BREWSTER: I went up with six Sherman tank of H Company of the 32nd. Armored Regiment, which were all the tanks we had left in the Company at that time. I had one tank hit on the night of the 23rd. when we were moving in but we were able to repair it and get it back into operation. So when I pulled out on the morning of the 25th. I started out with six tanks, and when I turned East to go to Malempre. I had my lead tank knocked out by a enemy tank judging from the projectile, and then the enemy armor moved in behind me and got my two rears tanks, which left me with three medium tanks at my disposal. The road was blocked in the front and the rear and the terrain was not suitable for cross-country maneuver .So it was agreed wisely that we should destroy the three remaining tanks. And one two and a half and two three quarter ton trucks and the troops walked out on foot safely.
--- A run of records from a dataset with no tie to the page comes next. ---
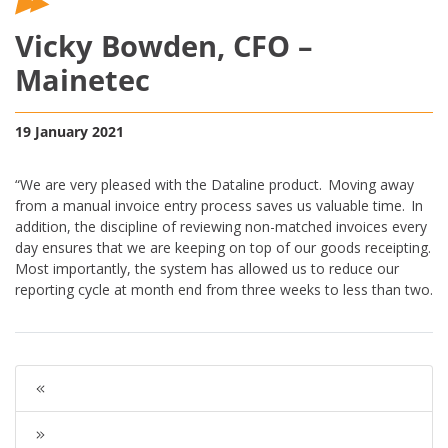
Vicky Bowden, CFO –
Mainetec
19 January 2021
“We are very pleased with the Dataline product. Moving away
from a manual invoice entry process saves us valuable time. In
addition, the discipline of reviewing non-matched invoices every
day ensures that we are keeping on top of our goods receipting.
Most importantly, the system has allowed us to reduce our
reporting cycle at month end from three weeks to less than two.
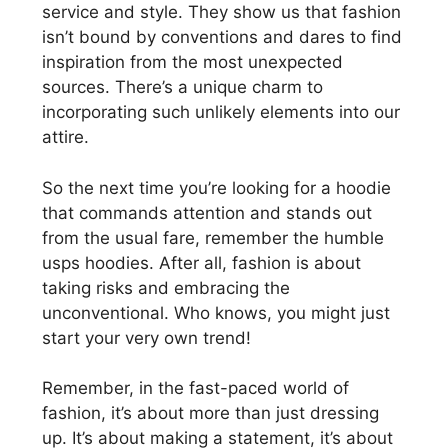
service and style. They show us that fashion
isn’t bound by conventions and dares to find
inspiration from the most unexpected
sources. There’s a unique charm to
incorporating such unlikely elements into our
attire.
So the next time you’re looking for a hoodie
that commands attention and stands out
from the usual fare, remember the humble
usps hoodies. After all, fashion is about
taking risks and embracing the
unconventional. Who knows, you might just
start your very own trend!
Remember, in the fast-paced world of
fashion, it’s about more than just dressing
up. It’s about making a statement, it’s about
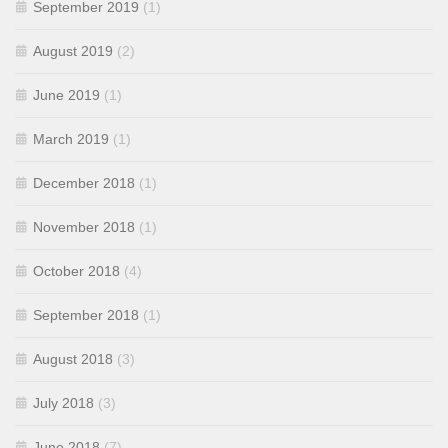
September 2019
(1)
August 2019
(2)
June 2019
(1)
March 2019
(1)
December 2018
(1)
November 2018
(1)
October 2018
(4)
September 2018
(1)
August 2018
(3)
July 2018
(3)
June 2018
(7)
CORBIN: Did you have M-5 Light tank with you?

BREWSTER: I stared out with one and sent it back before we got to the Belle Haie Crossroads.

CORBIN: When you had your roadblock set up, did you destroy any vehicles?
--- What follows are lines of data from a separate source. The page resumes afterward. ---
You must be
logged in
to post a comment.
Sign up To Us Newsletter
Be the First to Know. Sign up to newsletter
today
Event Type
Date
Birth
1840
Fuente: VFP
BREWSTER: Yes, we had pretty good luck. They ran quite a few reconnaissance vehicles toward us and with the position we had our tanks set up in with the cut in the road we piled up quite a few Germany vehicles. A German POW reported that the air strike knocked out nine German tanks at the Crossroad, so we knew the Air Force did some damage as we could see smoke coming from the top of the hill. Even thought it was not considered an ideal defensive position, and that was the first time that we had to go and put armor in a truly defensive set up, It did prove that every thing written in the book isn't always the best because we went against everything that had been written in the book but it did prove to be very successful.

CORBIN: What happened to Major. Goldstein who accompanied you on your recon trip toward the Crossroads?

BREWSTER: Major Goldstein had left his unit the 589th Artillery Battery, after Major Parker had been wounded on the morning of the 23rd. of December, and had come to Col. Richardson Headquarters in Manhay and asked for more tanks and troops. Major Goldstein accompanied me when I scouted the Crossroads. I did not see him again as it was impossible to reach the crossroads and it being overrun, I guessed he went back to the rear. I wrote to Major Goldstein a couple years age and received an answer that he remembered me the day of December 23rd, 1944.

  •      Maj. General Maurice Rose was displeased that Maj. Brewster had withdrawn his roadblock and destroyed his remaining tanks. Maj. Brewster told him he was surrounded and broke out after he received orders to get out the best way he could, and getting all my men out safely, was more important than those tanks. Gen. Rose threatened to court-martial Maj. Brewster, but relented when Col. Richardson told him he was proud of Maj. Brewster and the job he did. Gen. Rose had heard about the five tanks from the Seventh Armored Division that had been knocked out in a field just outside of Manhay on the road to Malempre, and may have thought they were of T F Brewster. Because of a planned withdraw to straighten out the 1st. Army's defensive position, The Seventh Armored Divison took over the defense of Manhay from Lt. Col. Richardson on December 24 and withdrew from Malempre late evening into Manhay. The Germans followed them in and captured Manhay.

  •      Maj. Brewster jumped off with Task Force Richardson on the January 3rd. 1945 Offensive. For his action during the first week of the drive he was awarded the Bronze Star medal for bravery and on the eight of January a Purple Heart Medal for being wounded. It was the end of the war for Maj. Brewster.